● Supplied information

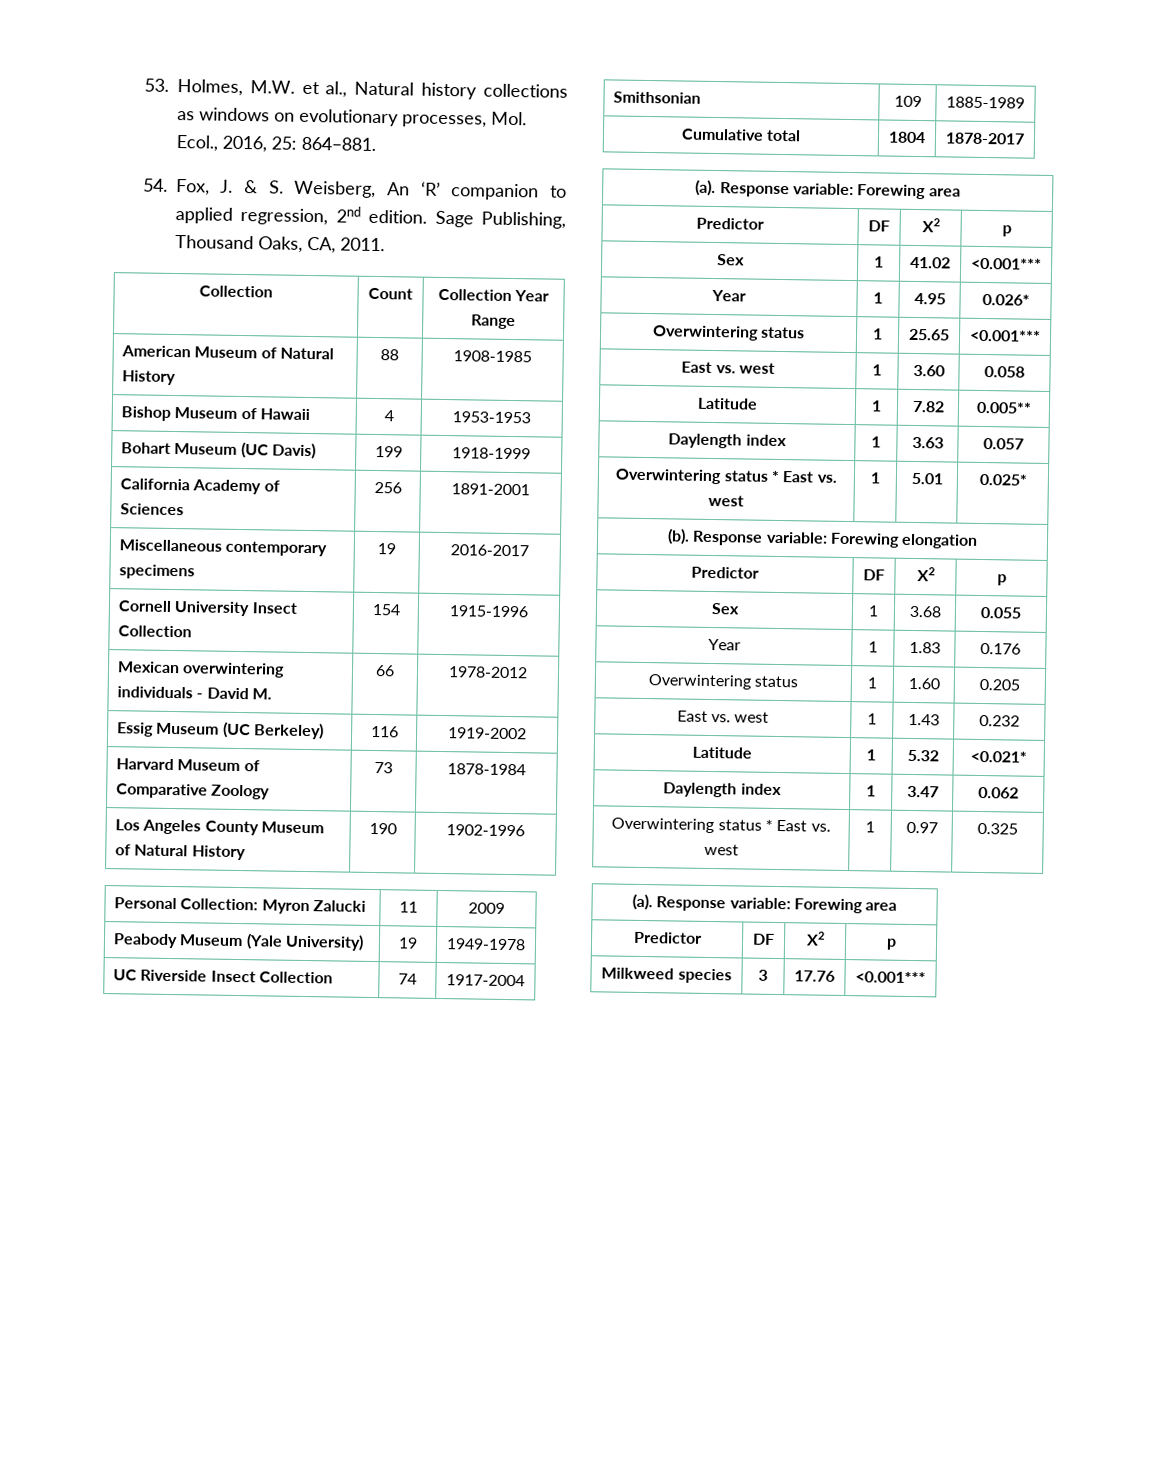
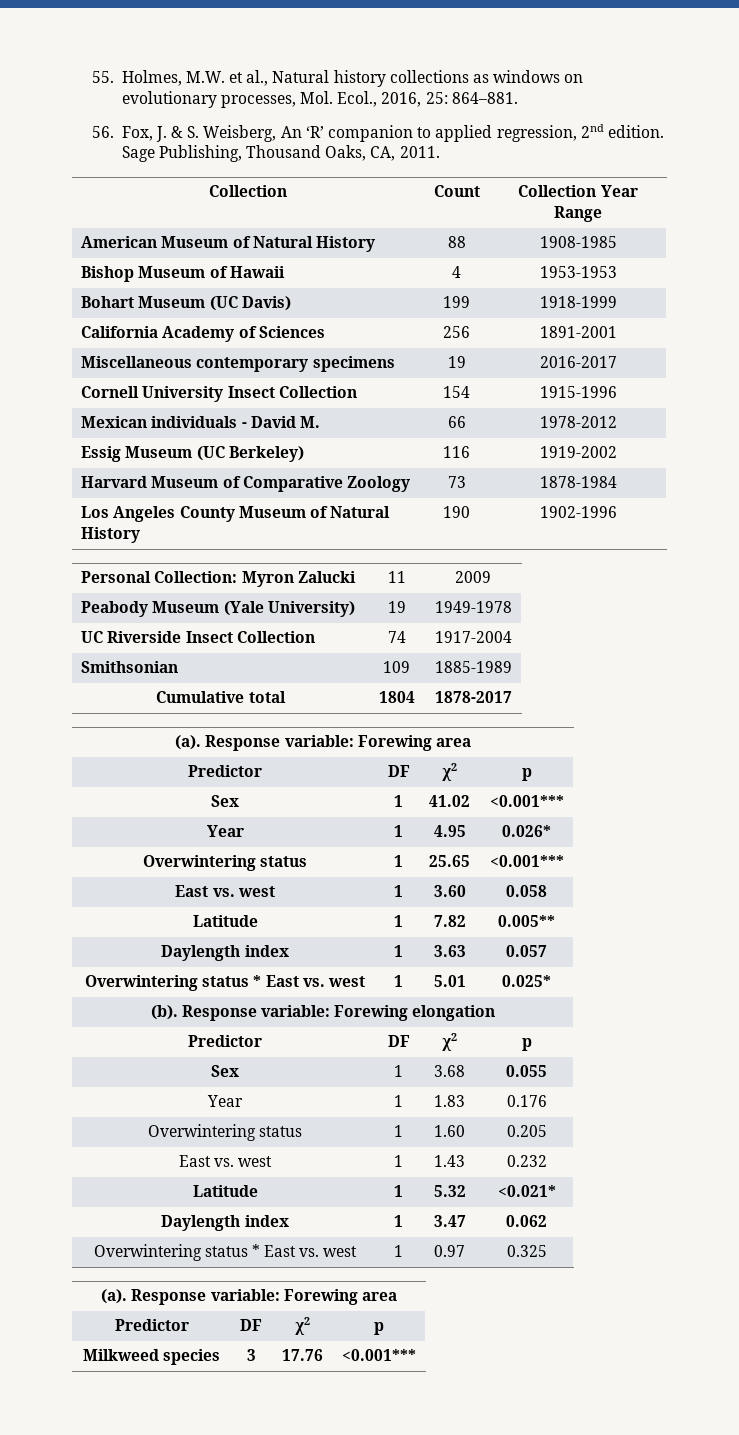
[143,78,169,92] 53. -> [91,71,114,83] 55.
[142,178,168,192] 54. -> [91,126,114,138] 56.
[182,662,286,678] overwintering -> (148, 422) none
[921,218,940,233] Χ2 -> [442,763,457,781] χ2
[916,567,935,582] Χ2 -> [442,1033,457,1051] χ2
[805,931,825,946] Χ2 -> [294,1317,310,1335] χ2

● Instructions to follow
Each line, starting with the one that holds "[916,567,935,582] Χ2 ->" and ending with the last line of the listing, is to be restated exactly.

● Solution to the exercise
[916,567,935,582] Χ2 -> [442,1033,457,1051] χ2
[805,931,825,946] Χ2 -> [294,1317,310,1335] χ2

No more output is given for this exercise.